At the same time, Turkey has continued to enjoy its prominence as a mediator between Russia and Ukraine, and to emphasise its strategic importance to NATO, and hopes to use this to persuade other NATO countries to end their restrictions on selling Turkey arms, as Fehim Tastekin reports for Al Monitor.
Around the world
This week, I have focused on the importance of how events are portrayed, and I want to end by drawing attention to three stories from different parts of the world. The first – which raises questions about the role of the social media giants – is a brief, worrying article from Turkey Purge. Ahmet Dönmez is an exiled Turkish journalist who has been critical of the Turkish government’s links to the mafia. A violent attack by an unidentified mob left him in intensive care in a Stockholm hospital. A few days later, Twitter suspended his account.
The second is an article from Human Rights Watch, recording that, even as Poland welcomes Ukrainian refugees, the Polish authorities have been arresting volunteers who are trying to help those from other parts of the world who have managed to get across the fortified Belarus border into the cold damp of the Polish forest.
The third is a story of the power of human resistance in the face of a system that regards immigrants as less than human. Like Behrouz Boochani, who wrote of his own experiences in the award-winning “No Friend but the Mountains”, Mostafa Azimitabar and Farhad Bandesh are Kurdish refugees from Iran who were incarcerated on Australia’s Manus Island. Both painted in detention, and both have submitted self-portraits to the Archibald Prize.
I end with another example of terrorism charges being misused to stigmatise the Kurdish struggle. This is from France, where an anarchist, known as “Libre Flot”, who fought alongside the YPG against ISIS, has spent fifteen months in prison waiting for trial – isolated and with little access for visitors. On 27 February, in response to the authorities’ continued refusal to release him, he began a hunger strike. He is now in hospital, seriously weakened but kept alive by a drip.

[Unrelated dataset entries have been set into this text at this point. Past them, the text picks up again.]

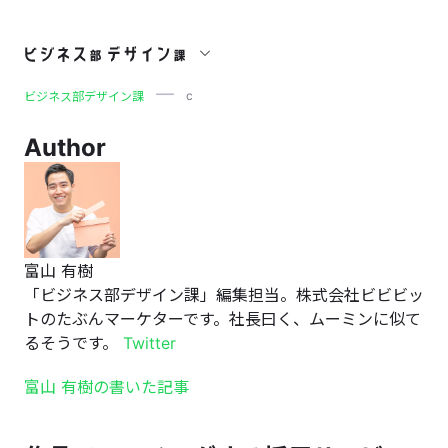
c
c
ビジネス部デザイン課
Author
富山 有樹
「ビジネス部デザイン課」編集担当。株式会社ビビビッ
トのたぶんマーケターです。社長曰く、ムーミンに似て
るそうです。
Twitter
富山 有樹の書いた記事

In the letter in which he announced his hunger strike, he described the Kafkaesque process through which he is being accused of being the leader of “a criminal association planning a terrorist attack”. He writes that he doesn’t know the other people in the alleged association and describes how the investigating judge delights in referring to ISIS as Libre Flot’s ‘friends’. The letter ends, “I recently learned from the mouth of the director of detentions…, whom I thank for his frankness, that my placement and my maintenance in solitary confinement were decided from the first day by very high ranking people and that whatever I say or he says or does, nothing will be done about it, that it is beyond him, the file will not even be read and I will remain in the solitary confinement area and that in any case nothing could change before the presidential elections.”